[What is required]
Retype the text of every record below line for line, leaving out the picture lines.

START Given data

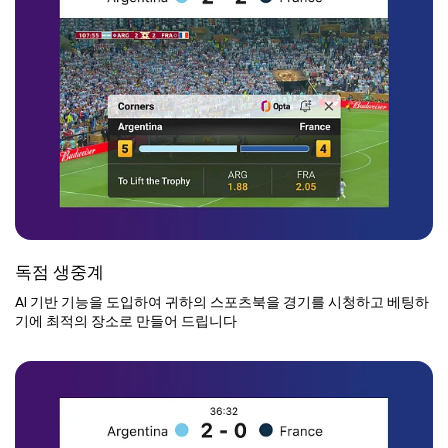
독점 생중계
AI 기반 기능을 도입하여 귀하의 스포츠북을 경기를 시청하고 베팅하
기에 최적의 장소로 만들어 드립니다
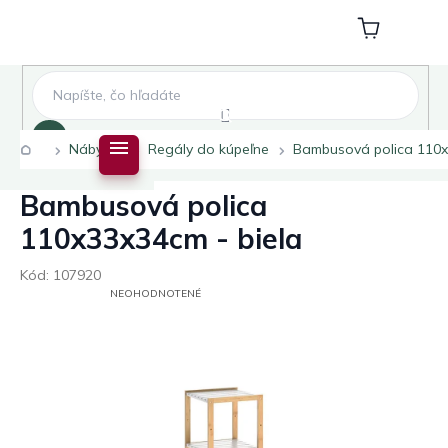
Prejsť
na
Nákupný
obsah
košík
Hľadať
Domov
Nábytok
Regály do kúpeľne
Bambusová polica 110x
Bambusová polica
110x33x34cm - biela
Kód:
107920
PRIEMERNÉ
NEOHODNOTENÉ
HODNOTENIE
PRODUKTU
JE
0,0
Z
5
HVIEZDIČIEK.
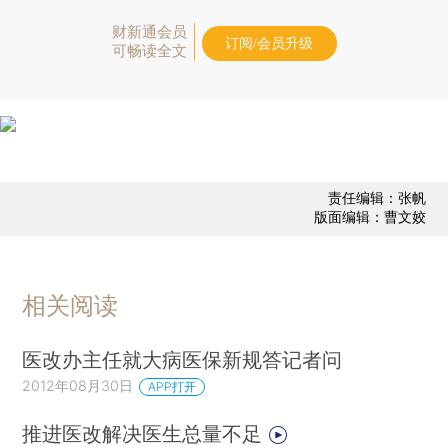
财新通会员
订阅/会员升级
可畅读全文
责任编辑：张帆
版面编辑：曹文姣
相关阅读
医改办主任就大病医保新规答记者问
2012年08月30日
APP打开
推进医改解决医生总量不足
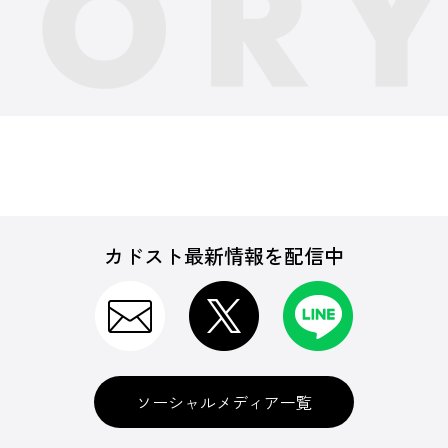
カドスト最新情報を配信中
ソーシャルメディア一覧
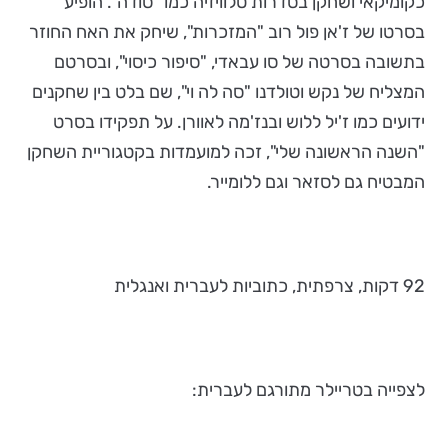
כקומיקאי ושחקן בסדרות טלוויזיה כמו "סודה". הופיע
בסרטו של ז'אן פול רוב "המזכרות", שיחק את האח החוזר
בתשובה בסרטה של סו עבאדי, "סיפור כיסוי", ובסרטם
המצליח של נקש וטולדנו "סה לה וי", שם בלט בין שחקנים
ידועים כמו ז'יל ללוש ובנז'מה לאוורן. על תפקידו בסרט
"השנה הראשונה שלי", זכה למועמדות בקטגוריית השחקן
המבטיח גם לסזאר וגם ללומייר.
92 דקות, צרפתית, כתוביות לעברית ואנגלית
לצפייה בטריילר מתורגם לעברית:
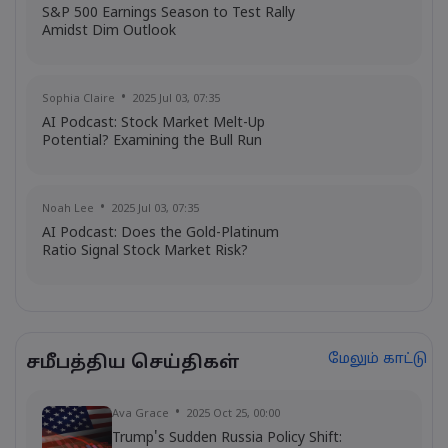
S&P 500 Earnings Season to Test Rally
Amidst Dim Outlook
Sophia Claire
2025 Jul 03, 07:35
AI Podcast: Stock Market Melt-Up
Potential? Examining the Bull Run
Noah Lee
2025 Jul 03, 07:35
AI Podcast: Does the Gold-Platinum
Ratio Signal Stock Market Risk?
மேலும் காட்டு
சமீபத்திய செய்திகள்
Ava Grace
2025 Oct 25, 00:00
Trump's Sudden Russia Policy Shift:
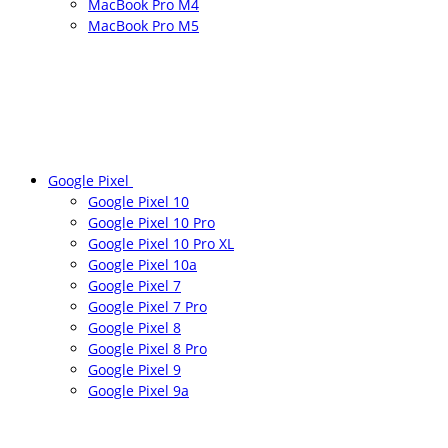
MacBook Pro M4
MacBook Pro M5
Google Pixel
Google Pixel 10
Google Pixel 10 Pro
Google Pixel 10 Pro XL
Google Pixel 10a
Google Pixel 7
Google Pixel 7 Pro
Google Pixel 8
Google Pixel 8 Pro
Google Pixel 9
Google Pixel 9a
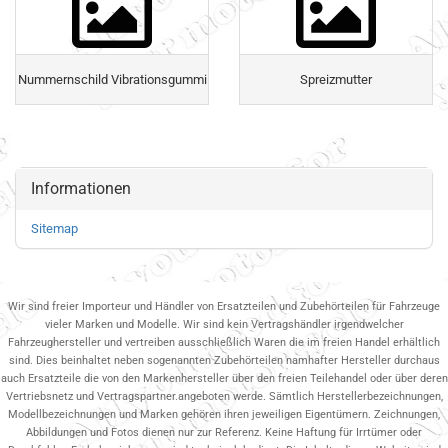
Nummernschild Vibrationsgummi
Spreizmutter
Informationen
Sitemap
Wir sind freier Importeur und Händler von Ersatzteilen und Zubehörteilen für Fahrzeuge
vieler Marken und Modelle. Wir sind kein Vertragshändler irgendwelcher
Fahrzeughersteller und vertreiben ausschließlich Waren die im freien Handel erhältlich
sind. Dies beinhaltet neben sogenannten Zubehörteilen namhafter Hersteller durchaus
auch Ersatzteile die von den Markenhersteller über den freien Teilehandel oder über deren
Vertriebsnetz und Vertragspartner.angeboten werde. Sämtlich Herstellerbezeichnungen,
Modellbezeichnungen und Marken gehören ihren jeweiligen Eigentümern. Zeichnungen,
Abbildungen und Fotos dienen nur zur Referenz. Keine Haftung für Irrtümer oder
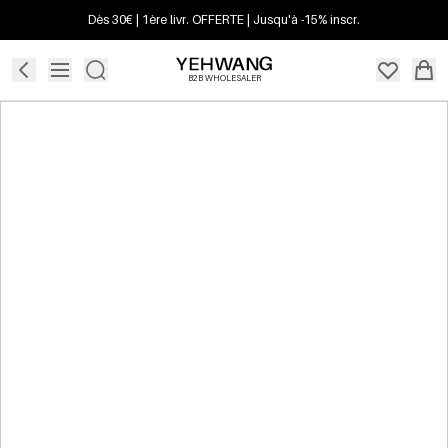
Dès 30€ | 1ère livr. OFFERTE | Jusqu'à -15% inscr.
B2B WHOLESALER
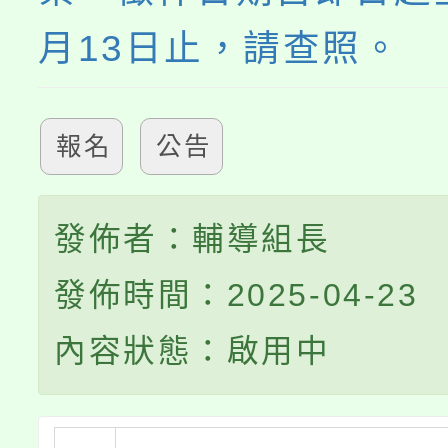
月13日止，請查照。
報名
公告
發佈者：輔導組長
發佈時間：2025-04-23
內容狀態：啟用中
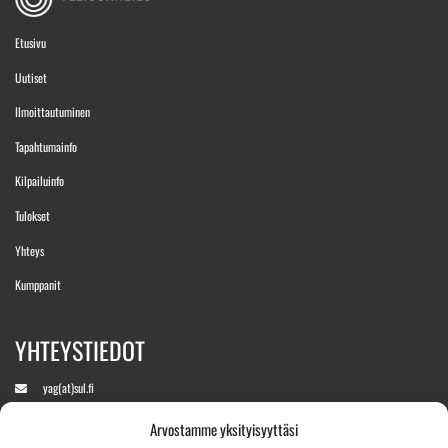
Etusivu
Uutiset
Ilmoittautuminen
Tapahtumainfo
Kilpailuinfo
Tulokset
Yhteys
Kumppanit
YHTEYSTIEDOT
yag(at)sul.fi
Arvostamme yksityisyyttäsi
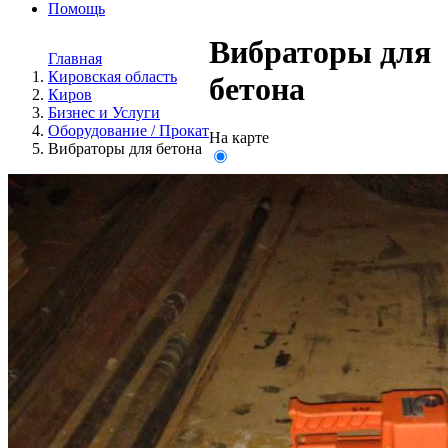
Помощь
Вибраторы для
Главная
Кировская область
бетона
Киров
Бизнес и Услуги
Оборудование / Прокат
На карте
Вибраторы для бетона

END Given data

[Response area]
독점 생중계
AI 기반 기능을 도입하여 귀하의 스포츠북을 경기를 시청하고 베팅하
기에 최적의 장소로 만들어 드립니다
Prejsť
na
Nákupný
obsah
košík
Hľadať
Domov
Nábytok
Regály do kúpeľne
Bambusová polica 110x
Bambusová polica
110x33x34cm - biela
Kód:
107920
PRIEMERNÉ
NEOHODNOTENÉ
HODNOTENIE
PRODUKTU
JE
0,0
Z
5
HVIEZDIČIEK.
财新通会员
订阅/会员升级
可畅读全文
责任编辑：张帆
版面编辑：曹文姣
相关阅读
医改办主任就大病医保新规答记者问
2012年08月30日
APP打开
推进医改解决医生总量不足
カドスト最新情報を配信中
ソーシャルメディア一覧
כקומיקאי ושחקן בסדרות טלוויזיה כמו "סודה". הופיע
בסרטו של ז'אן פול רוב "המזכרות", שיחק את האח החוזר
בתשובה בסרטה של סו עבאדי, "סיפור כיסוי", ובסרטם
המצליח של נקש וטולדנו "סה לה וי", שם בלט בין שחקנים
ידועים כמו ז'יל ללוש ובנז'מה לאוורן. על תפקידו בסרט
"השנה הראשונה שלי", זכה למועמדות בקטגוריית השחקן
המבטיח גם לסזאר וגם ללומייר.
92 דקות, צרפתית, כתוביות לעברית ואנגלית
לצפייה בטריילר מתורגם לעברית:
S&P 500 Earnings Season to Test Rally
Amidst Dim Outlook
Sophia Claire
2025 Jul 03, 07:35
AI Podcast: Stock Market Melt-Up
Potential? Examining the Bull Run
Noah Lee
2025 Jul 03, 07:35
AI Podcast: Does the Gold-Platinum
Ratio Signal Stock Market Risk?
மேலும் காட்டு
சமீபத்திய செய்திகள்
Ava Grace
2025 Oct 25, 00:00
Trump's Sudden Russia Policy Shift:
MacBook Pro M4
MacBook Pro M5
Google Pixel
Google Pixel 10
Google Pixel 10 Pro
Google Pixel 10 Pro XL
Google Pixel 10a
Google Pixel 7
Google Pixel 7 Pro
Google Pixel 8
Google Pixel 8 Pro
Google Pixel 9
Google Pixel 9a
Nummernschild Vibrationsgummi
Spreizmutter
Informationen
Sitemap
Wir sind freier Importeur und Händler von Ersatzteilen und Zubehörteilen für Fahrzeuge
vieler Marken und Modelle. Wir sind kein Vertragshändler irgendwelcher
Fahrzeughersteller und vertreiben ausschließlich Waren die im freien Handel erhältlich
sind. Dies beinhaltet neben sogenannten Zubehörteilen namhafter Hersteller durchaus
auch Ersatzteile die von den Markenhersteller über den freien Teilehandel oder über deren
Vertriebsnetz und Vertragspartner.angeboten werde. Sämtlich Herstellerbezeichnungen,
Modellbezeichnungen und Marken gehören ihren jeweiligen Eigentümern. Zeichnungen,
Abbildungen und Fotos dienen nur zur Referenz. Keine Haftung für Irrtümer oder
Dès 30€ | 1ère livr. OFFERTE | Jusqu'à -15% inscr.
B2B WHOLESALER
月13日止，請查照。
報名
公告
發佈者：輔導組長
發佈時間：2025-04-23
內容狀態：啟用中
Etusivu
Uutiset
Ilmoittautuminen
Tapahtumainfo
Kilpailuinfo
Tulokset
Yhteys
Kumppanit
YHTEYSTIEDOT
yag(at)sul.fi
Arvostamme yksityisyyttäsi
Помощь
Вибраторы для
Главная
Кировская область
бетона
Киров
Бизнес и Услуги
Оборудование / Прокат
На карте
Вибраторы для бетона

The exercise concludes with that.